While there are risks associated with multiple birth that make cesarean sections a safer option, not all multiples are born that way. Some obstetricians even have a lower c-section rate with twins than with single births!

The chance of a c-section increases with the number of babies; yes, higher order multiples such as quadruplets or quintuplets are almost always delivered in the operating room.

But many doctors are at least willing to attempt a vaginal delivery if conditions are favorable for both babies in a twin birth.

4) Twins should always be separated in school.

Although school systems may say otherwise, there is no evidence that indicates that multiples excel if placed in separate classrooms, or that they fail if kept together.

Actually, some recent studies have proposed that separation can actually be detrimental to their educational experience. Every set of multiples is different, and several factors should be considered when evaluating the school placement issue, including the dynamics of the childrens' relationship and their individual learning style.

5) Families with multiples are showered with free stuff, donations and offers of help.

As much as we might wish it, that's not always so. Although some companies do provide discounts or free gifts to families with multiples, the offers are dwindling. What is available is mostly appropriate for infants. As multiples grow up, parents find financial help to be scarce. Occasionally, schools or activities will offer a discount -- say 10 or 20% -- for a second child. But, as multiples become more common, such breaks are the exception and not the rule.

6) They are always the best of friends.

Although the bond between multiples is unique and special, twins and other multiples are not automatically exclusive buddies.
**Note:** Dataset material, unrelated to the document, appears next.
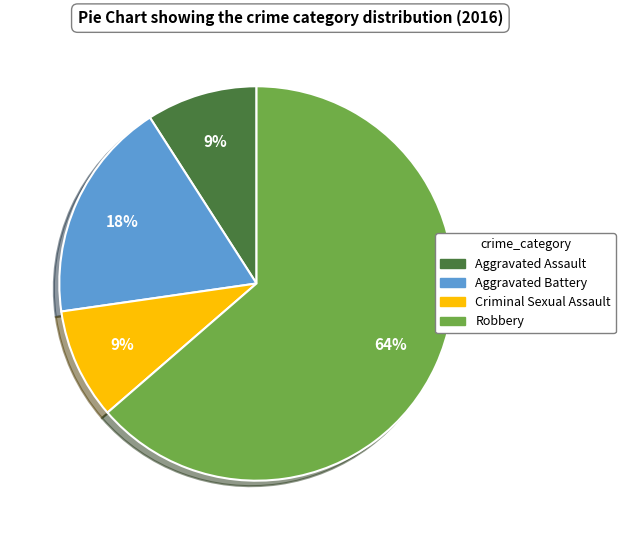

What is the ratio of the value at Aggravated Assault to the value at Aggravated Battery?

0.5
They enjoy friendships and relationships with other kids just like singleton siblings.

7) They are always in competition.

Multiples are subject to sibling rivalry just like singletons.

While some do engage in comparisons and competition, many others don't. As multiples develop their own individual identity, they don't feel compelled to contrast themselves with their twin.
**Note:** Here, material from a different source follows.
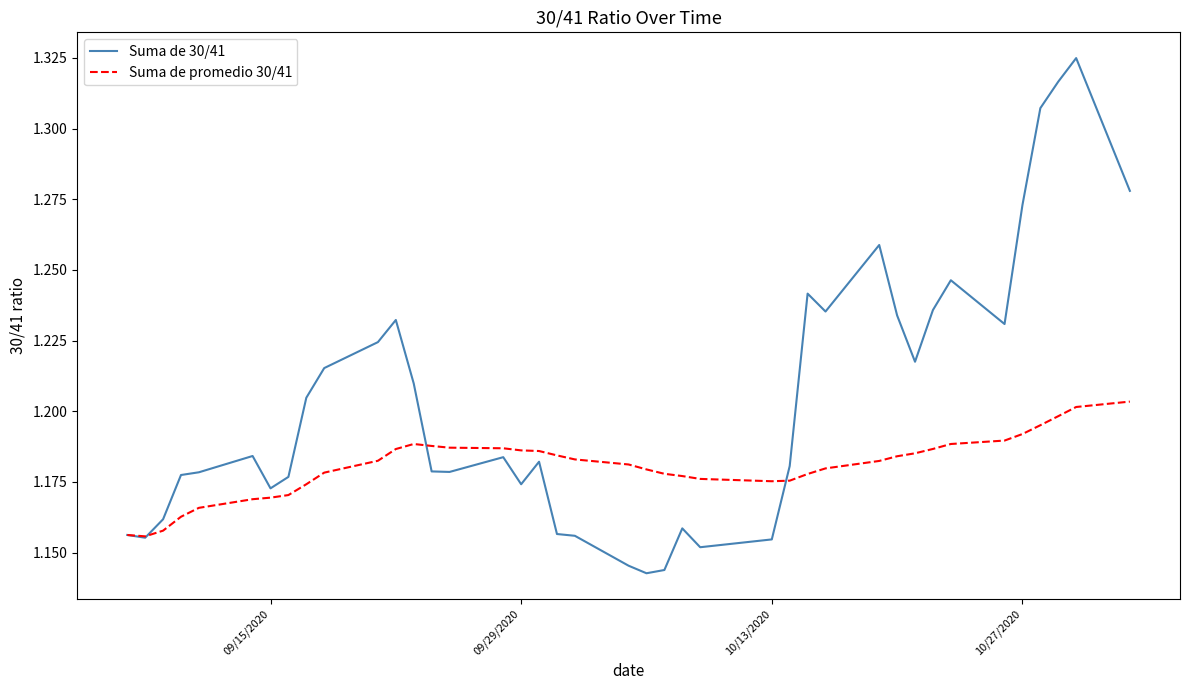

How many lines are shown in the chart?

2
8) The older multiple is a leader, the younger is a follower.

Birth order typecasting isn't relevant to multiples. Not much happens in those few minutes (sometimes seconds!) between births that could impact personality. If a firstborn multiple exhibits leadership traits, it's more likely due to environmental influences, not their twin status.

9) Twins have ESP.

It's an intriguing concept, that twins share a kind of paranormal connection -- a twin telepathy.

Science says otherwise, however. Sure, there are reports of twins feeling each other's pain, finishing each other's sentences and identifying each other's thoughts. But scientists say that any two people -- husbands/wives, close siblings, good friends -- who have extreme genetic similarities, shared experiences, and a close bond can exhibit this same phenomenon.

10) They look alike and no one can tell them apart.

Some twins do look alike. Some don't. (See Determining Zygosity to find out why.) But even identical twins with extremely similar physical attributes have subtle differences. Once you get to know multiples as individuals, you can distinguish them. Parents can almost always tell their children apart, and they won't forget who is who. That's not to say that parents won't be fooled from time to time -- especially when they're sleep deprived!